=== Your instructions ===
Every line of the entries that holds the word "Detta" is to be copied.

- Opening Delimiter -

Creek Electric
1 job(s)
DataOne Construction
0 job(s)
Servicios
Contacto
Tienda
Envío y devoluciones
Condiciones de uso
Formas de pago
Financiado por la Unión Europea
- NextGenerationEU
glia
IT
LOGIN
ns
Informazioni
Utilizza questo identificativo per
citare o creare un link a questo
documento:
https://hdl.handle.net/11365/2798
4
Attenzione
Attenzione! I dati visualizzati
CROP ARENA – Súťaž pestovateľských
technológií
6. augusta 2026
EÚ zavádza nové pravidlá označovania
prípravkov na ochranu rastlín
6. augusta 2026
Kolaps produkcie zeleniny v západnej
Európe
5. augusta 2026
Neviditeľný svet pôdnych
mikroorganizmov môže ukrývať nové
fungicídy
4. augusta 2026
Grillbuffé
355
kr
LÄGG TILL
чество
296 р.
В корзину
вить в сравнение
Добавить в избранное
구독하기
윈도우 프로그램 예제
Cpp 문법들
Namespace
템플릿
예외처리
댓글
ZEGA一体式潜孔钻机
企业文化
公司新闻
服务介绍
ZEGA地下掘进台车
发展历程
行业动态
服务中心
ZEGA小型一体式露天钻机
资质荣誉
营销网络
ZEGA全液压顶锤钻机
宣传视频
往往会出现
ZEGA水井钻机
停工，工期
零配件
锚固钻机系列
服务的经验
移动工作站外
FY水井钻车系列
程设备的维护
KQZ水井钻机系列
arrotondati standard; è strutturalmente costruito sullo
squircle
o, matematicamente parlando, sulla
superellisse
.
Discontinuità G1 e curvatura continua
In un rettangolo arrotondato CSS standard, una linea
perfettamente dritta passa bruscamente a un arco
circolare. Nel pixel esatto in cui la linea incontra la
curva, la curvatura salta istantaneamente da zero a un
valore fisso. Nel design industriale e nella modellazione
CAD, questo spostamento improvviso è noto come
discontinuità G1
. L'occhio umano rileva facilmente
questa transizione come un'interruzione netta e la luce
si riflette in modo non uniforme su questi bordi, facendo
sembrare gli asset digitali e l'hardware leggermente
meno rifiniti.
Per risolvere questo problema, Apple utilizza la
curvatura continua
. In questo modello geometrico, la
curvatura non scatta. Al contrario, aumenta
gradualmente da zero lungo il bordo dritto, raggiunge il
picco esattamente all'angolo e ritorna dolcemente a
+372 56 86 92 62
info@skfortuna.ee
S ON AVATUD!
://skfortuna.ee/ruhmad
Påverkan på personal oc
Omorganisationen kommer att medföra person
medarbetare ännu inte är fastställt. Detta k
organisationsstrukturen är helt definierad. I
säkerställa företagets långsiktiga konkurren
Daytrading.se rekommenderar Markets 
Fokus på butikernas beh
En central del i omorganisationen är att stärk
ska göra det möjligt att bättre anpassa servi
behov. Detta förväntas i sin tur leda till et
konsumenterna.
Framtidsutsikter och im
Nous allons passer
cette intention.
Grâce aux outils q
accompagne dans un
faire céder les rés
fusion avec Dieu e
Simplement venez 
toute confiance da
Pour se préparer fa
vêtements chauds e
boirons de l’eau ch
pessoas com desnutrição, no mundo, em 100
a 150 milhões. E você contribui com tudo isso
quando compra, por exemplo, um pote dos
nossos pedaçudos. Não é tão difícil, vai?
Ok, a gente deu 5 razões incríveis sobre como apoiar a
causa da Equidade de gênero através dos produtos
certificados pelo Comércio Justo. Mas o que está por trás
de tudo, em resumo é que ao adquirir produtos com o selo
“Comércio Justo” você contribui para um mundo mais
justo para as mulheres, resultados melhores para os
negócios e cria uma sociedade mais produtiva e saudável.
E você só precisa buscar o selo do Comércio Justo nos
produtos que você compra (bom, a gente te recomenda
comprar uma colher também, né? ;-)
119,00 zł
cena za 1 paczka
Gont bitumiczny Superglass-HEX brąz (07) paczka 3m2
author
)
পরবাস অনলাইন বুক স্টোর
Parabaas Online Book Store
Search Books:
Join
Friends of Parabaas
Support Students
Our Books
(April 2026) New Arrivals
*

- Closing Delimiter -

=== Completed task ===
medarbetare ännu inte är fastställt. Detta k
behov. Detta förväntas i sin tur leda till et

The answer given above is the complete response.